Four simple steps to saving the health service - top doctor
A leading neurologist has criticised our obsession with hospital beds and highlighted a four-point plan as a key to solving the Irish health crisis.
Harvard-educated Dr Colin Doherty, who works at St James's Hospital, Dublin, is imploring Irish health experts and the public to overcome their obsession with increasing the number of hospital beds. Dr Doherty says Ireland has a ''bizarre'' tendency to fixate on a ''trolley watch'', when no other country judges the efficiency of their healthcare system this way. Instead, he says, they use ''patient wait times before and after seeing a doctor''.
Because of ''trolleywatch'', he says Ireland is "obsessed" with bed numbers in its approach to the crisis, putting blinkers on our view of the problem and stopping a solution by seeing it from other angles. He questions the "ludicrousness" of allowing the Irish nurses union to take charge of the trolley data. "It would be like the Dublin Bus Driver's union overseeing the data on bus scheduling problems," he says, pointing to their vested interests.
Looking abroad, he says: "There are many healthcare systems which have significantly less beds than Ireland but a far better functioning system.
"Look at the facts - the number of beds international hospitals have per 1,000 of the population. Ireland is 31st out of 37 on the international league table. The country with the most beds is Japan, another is South Korea, while Russia has four times more beds than Ireland per 1,000 of the population. Yet all of these have much poorer functioning healthcare systems.
"Now look at who sits below Ireland on the league table - Denmark and Sweden. Yet both are recognised worldwide as being high- functioning health systems and performing better than Ireland with less beds. So let's get away from this debate once and for all that 'we need more beds'. That is a fundamental error. It is wrong."
Instead, the neurologist proposes four evidence-based and internationally agreed solutions by experts around the world. They are:
Revamp front line scheduling processes.
"We are now all aware of the annual winter crisis. So we need to schedule more elective surgeries during summer months when the Emergency Department (ED) is not full. This means we are not cancelling procedures at the last minute. 'Smart scheduling' should also apply weekly. Schedule surgeries during quieter times of the week. Not, for example, on Monday morning when you are dealing with the Friday and Saturday night deluge from the Emergency Department.
Make reducing wait times part of hospital culture.
"Most doctors in other departments don't see ED overcrowding as their problem. So at peak times, we need to open up the whole hospital to the ED. Put an extra person in each ward. When an extra patient is on my ward, I am suddenly invested in fixing the problem. It's just one more patient on each ward but it means a lot more people trying to fix that problem, whereas, as the situation stands, they are all buried down in the ED. Everybody needs to shoulder part of the burden to make it better overall."

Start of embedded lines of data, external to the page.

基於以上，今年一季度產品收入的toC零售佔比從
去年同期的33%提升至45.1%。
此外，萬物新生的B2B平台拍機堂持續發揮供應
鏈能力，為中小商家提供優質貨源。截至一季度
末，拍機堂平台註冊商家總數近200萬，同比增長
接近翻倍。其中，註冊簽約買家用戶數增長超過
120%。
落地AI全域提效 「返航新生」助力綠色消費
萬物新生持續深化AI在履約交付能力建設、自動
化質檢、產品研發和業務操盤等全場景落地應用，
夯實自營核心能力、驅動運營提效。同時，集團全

Incorporate patient preferences.
"Ask the patient 'what would you like to happen?' So, for example, if you have bad lung disease and your GP says 'you should go to hospital', ask the patient: 'Would you like to wait 10 hours on a hospital trolley or, alternatively, we can put you up on a ward until we sort a bed?' If you ask the nurses' union, they will say 'no way' but which do you think the patient would choose?

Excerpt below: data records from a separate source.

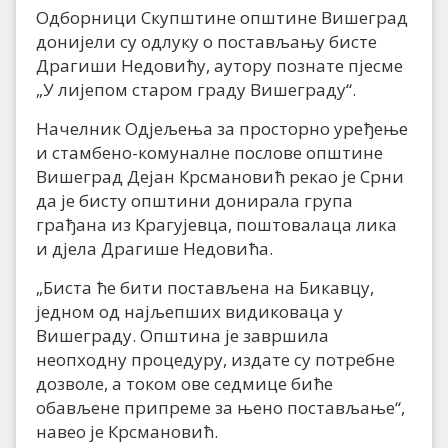
Одборници Скупштине општине Вишеград
донијели су одлуку о постављању бисте
Драгиши Недовићу, аутору познате пјесме
„У лијепом старом граду Вишеграду“.
Начелник Од‌јељења за просторно уређење
и стамбено-комуналне послове општине
Вишеград Дејан Крсмановић рекао је Срни
да је бисту општини донирала група
грађана из Крагујевца, поштовалаца лика
и д‌јела Драгише Недовића.
„Биста ће бити постављена на Бикавцу,
једном од најљепших видиковаца у
Вишеграду. Општина је завршила
неопходну процедуру, издате су потребне
дозволе, а током ове седмице биће
обављене припреме за њено постављање“,
навео је Крсмановић.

"Similarly we have found, given the choice, patients opt for our 'care-based pathways'.
"Traditionally, this is the story: a doctor admits a patient. They wait on a trolley for up to 24 hours, then they are in a bed waiting for something to happen. A test is ordered. Another day goes by. Meanwhile, they are sitting in the cafe downstairs in a dressing gown, having a cup of coffee. We have turned this practice on its head in my department- where we treat epilepsy.
"Instead, we offer a specialised pathway service. So when I discharge a patient, we ring them the next day - ask how they are doing. If they say 'not great,' then we tell them not to bring their overnight bag with them, but we'll treat them as an out-patient, get their tests done and we won't have them on a trolley or waiting in a bed at all.
"By doing this, we have reduced the number of admissions of epilepsy patients by a full third - down from 500 per year. And we followed all of those discharged patients for a full year and there was no excess mortality rate. In fact, of all the patients who died from their epilepsy were not on the pathway."
Recognise there are alternative ways to treat patients, from 'Tele-care' [phone consultations] to replacing the spend on beds with employing more urgent-care specialists.
"Nurses are the solution to this. I have a team of four who are now specially-trained in epilepsy and they run the place. We build trust with patients."